*Brano di testo*
+---+
«HITLER CONTRO PICASSO E GLI ALTRI»: recensione al film

HITLER CONTRO PICASSO E GLI ALTRI

L’OSSESSIONE NAZISTA PER L’ARTE

 

Date uniche per l’Italia: 13 e 14 marzo

 

 

 

di Elisa Pedini

 

 

In anteprima mondiale, in 320 sale italiane, solo per le date: 13 e 14 marzo, arriva il documentario “HITLER CONTRO PICASSO E GLI ALTRI – L’ossessione nazista per l’arte”, per la regia di Claudio Poli su soggetto ideato da Didi Gnocchi e scritto da Sabina Fedeli e Arianna Marelli e con la partecipazione straordinaria di un intenso Toni Servillo.

Pellicola, da vedere, assolutamente, senza indugi: intelligente, coinvolgente e sconvolgente, solida e comprensibile, incisiva e di forte impatto. “Hitler contro Picasso e gli altri” è un lavoro di rara bellezza, scaturito da una serie di coincidenze, come afferma l’ideatrice del soggetto, Didi Gnocchi:

«…Nel 2017 ci furono ben quattro mostre sul tema, esattamente ottant’anni dopo la mostra del 1937, che Hitler fece allestire per mettere alla berlina la cosiddetta “arte degenerata” in contrapposizione alla bellezza dell’“arte germanica”. Inoltre, avevo finito di leggere il libro di Anne Sinclaire “21, rue La Boétiedove lei parla appunto di suo nonno, Paul Rosemberg ed è stato in quel momento che mi sono resa conto di quanto fosse poco nota la tematica del furto d’arte e della defraudazione, perpetrati da Hitler nei confronti dei patrimoni artistici degli ebrei. Alle coincidenze bisogna dare ascolto…»
+---+
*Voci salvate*
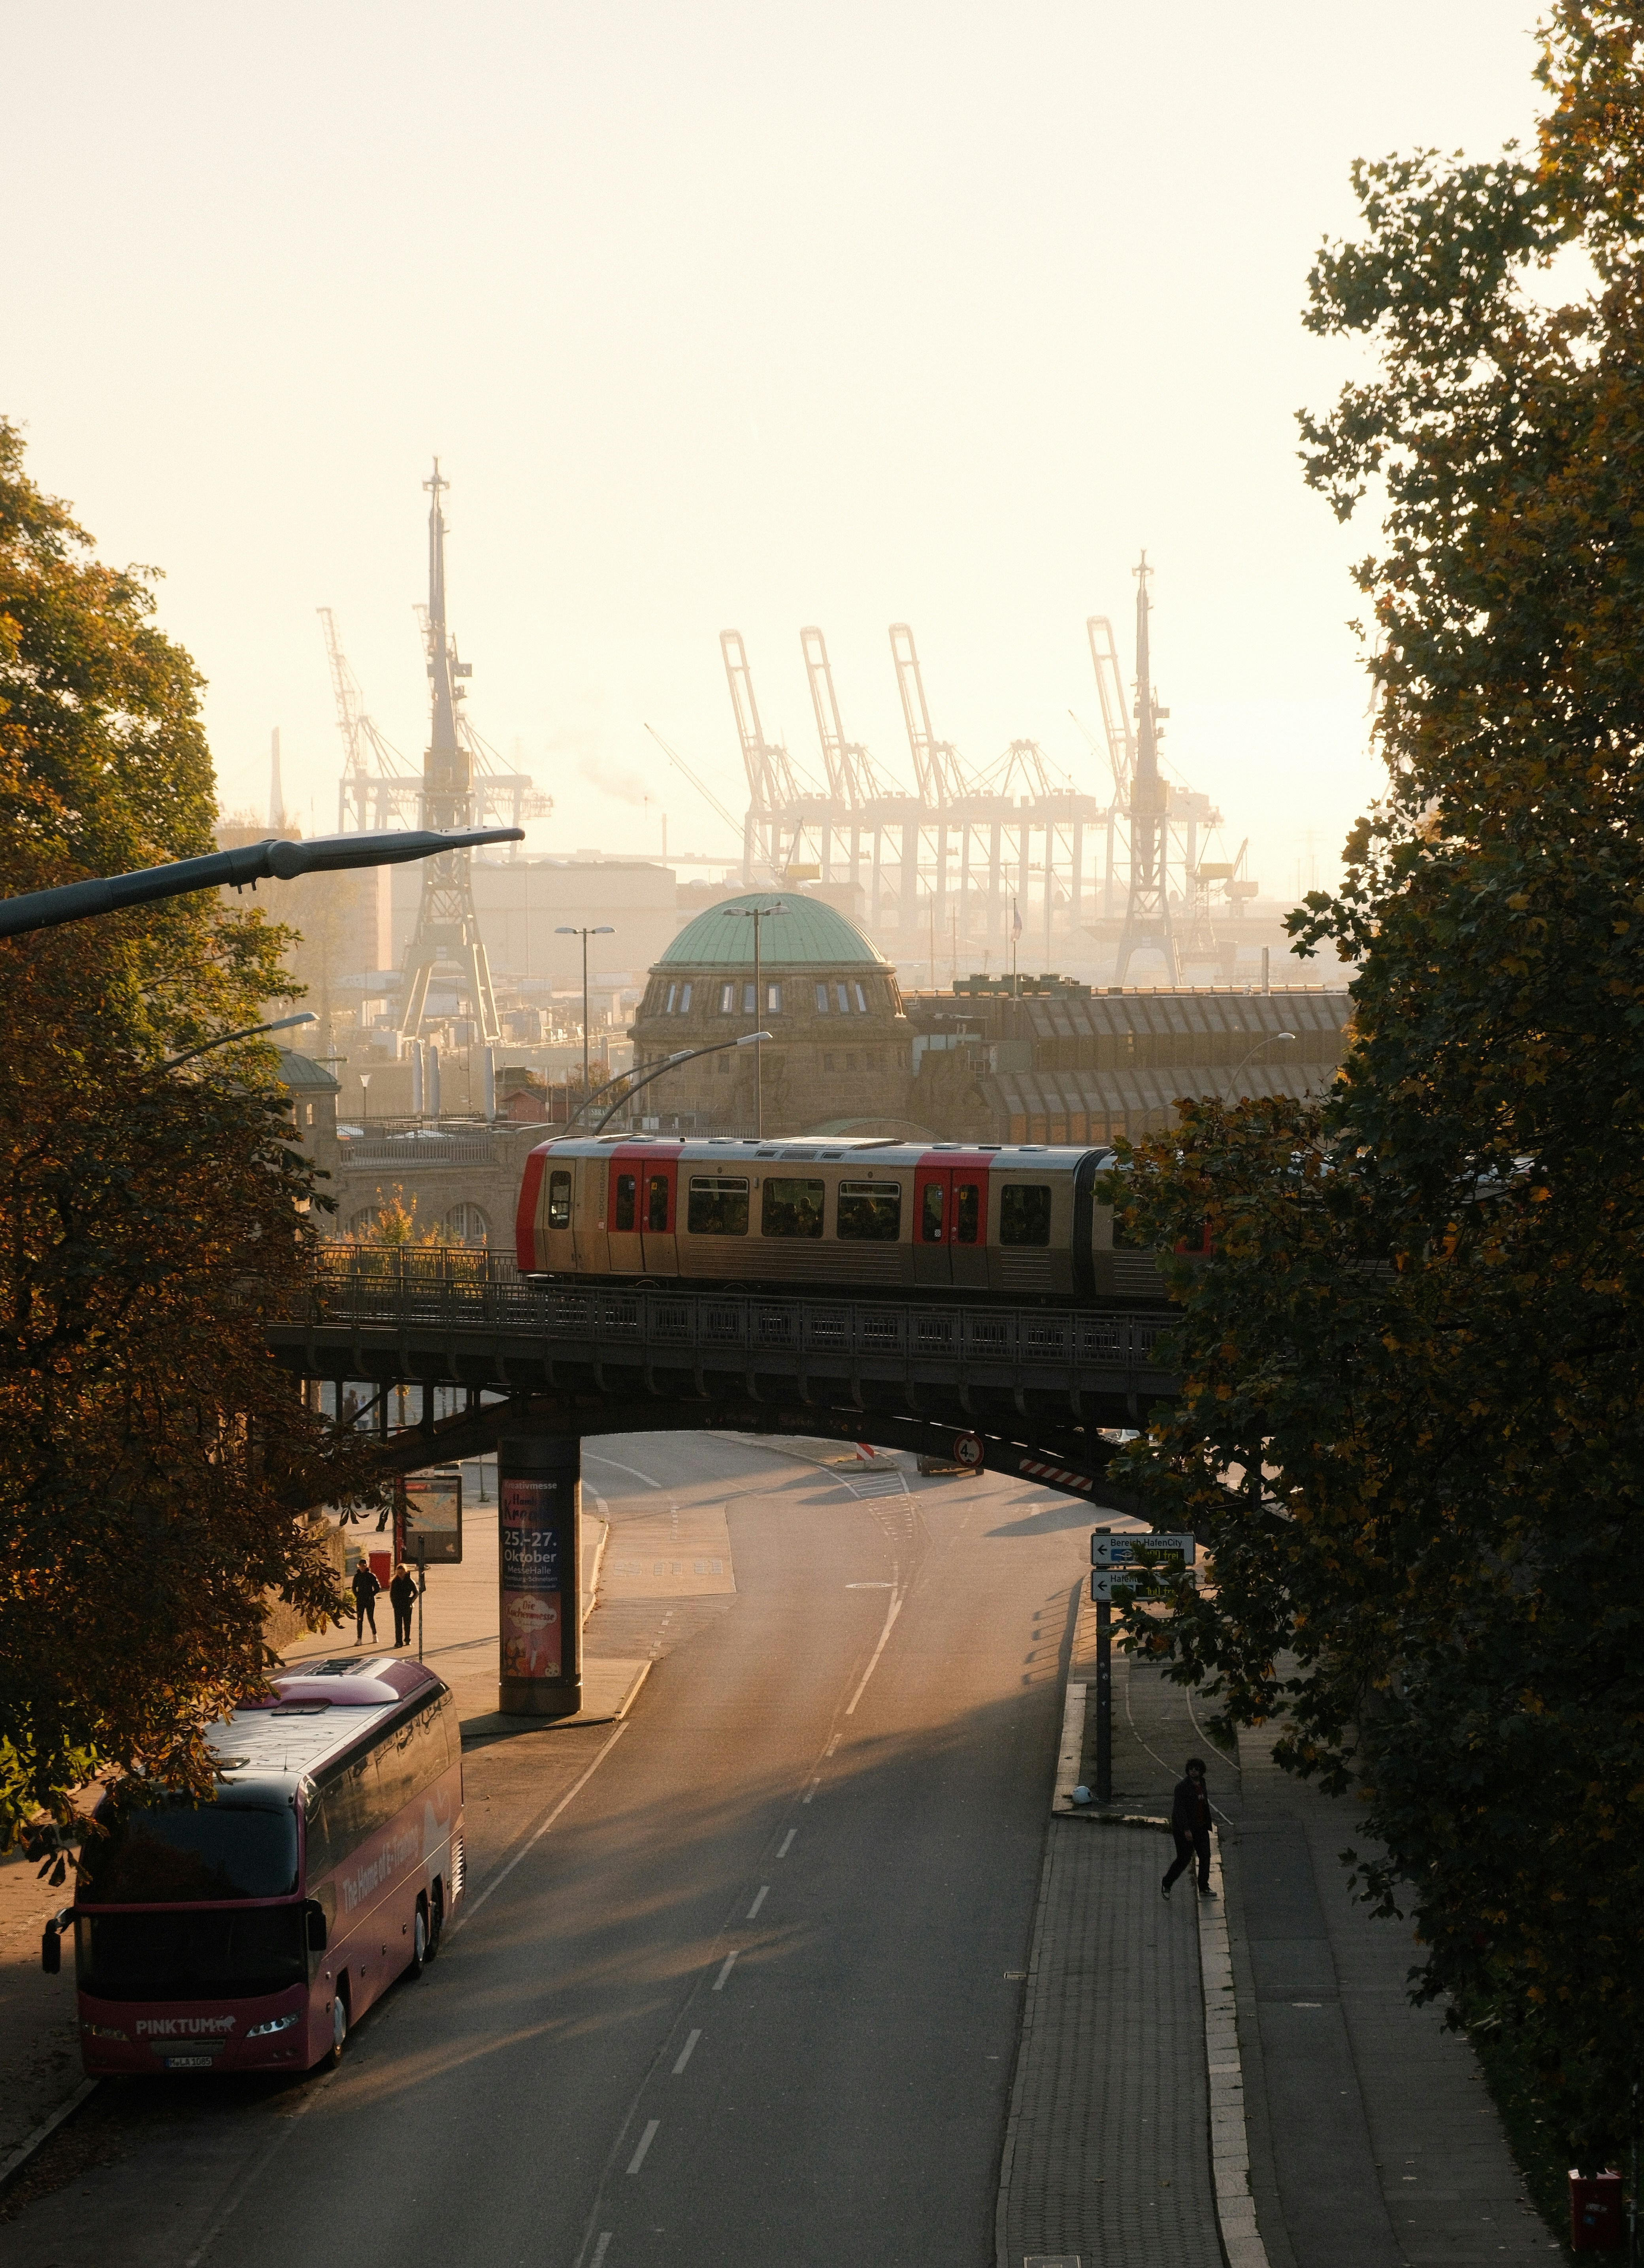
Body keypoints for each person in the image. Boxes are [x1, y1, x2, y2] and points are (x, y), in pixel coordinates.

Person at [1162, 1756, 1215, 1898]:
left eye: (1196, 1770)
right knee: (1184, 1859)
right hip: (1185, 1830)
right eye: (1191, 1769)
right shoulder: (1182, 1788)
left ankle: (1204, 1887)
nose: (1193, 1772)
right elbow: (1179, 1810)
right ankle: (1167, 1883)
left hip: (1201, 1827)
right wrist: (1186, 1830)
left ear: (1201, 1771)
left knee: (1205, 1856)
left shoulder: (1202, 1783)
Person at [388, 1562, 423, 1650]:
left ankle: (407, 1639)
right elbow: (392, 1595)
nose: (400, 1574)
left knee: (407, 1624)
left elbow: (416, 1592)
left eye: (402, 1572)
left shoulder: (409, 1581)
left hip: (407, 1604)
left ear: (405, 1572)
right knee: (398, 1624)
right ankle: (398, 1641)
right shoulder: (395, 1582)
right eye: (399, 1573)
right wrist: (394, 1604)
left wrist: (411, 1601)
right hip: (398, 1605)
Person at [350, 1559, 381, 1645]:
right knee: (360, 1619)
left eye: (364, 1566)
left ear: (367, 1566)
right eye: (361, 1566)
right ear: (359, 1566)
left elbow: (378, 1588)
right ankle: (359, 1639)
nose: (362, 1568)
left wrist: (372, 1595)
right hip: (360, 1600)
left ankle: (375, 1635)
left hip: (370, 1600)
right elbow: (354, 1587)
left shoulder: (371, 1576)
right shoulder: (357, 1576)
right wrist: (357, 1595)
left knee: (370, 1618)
+---+
*Cosa fare*
(A) Secondo la recensione, da che cosa è nata l'idea del documentario? Rispondi in una-tre frasi.
(B) Elenca tutte le persone che la recensione indica come partecipanti alla realizzazione del documentario, ciascuna con il proprio ruolo.
Le voci salvate sono materiale a sé, distinto dalla recensione.

*Risposte*
(A) Secondo Didi Gnocchi, il documentario è scaturito da una serie di coincidenze. Nel 2017 si tennero quattro mostre sul tema, esattamente ottant'anni dopo la mostra del 1937 che Hitler fece allestire per mettere alla berlina la cosiddetta "arte degenerata". Inoltre lei aveva appena finito di leggere il libro di Anne Sinclaire sul nonno Paul Rosemberg, e in quel momento si rese conto di quanto fosse poco noto il tema del furto d'arte e della defraudazione dei patrimoni artistici degli ebrei compiuti da Hitler.

(B)
- Claudio Poli: regia
- Didi Gnocchi: ideazione del soggetto
- Sabina Fedeli: scrittura del soggetto
- Arianna Marelli: scrittura del soggetto
- Toni Servillo: partecipazione straordinaria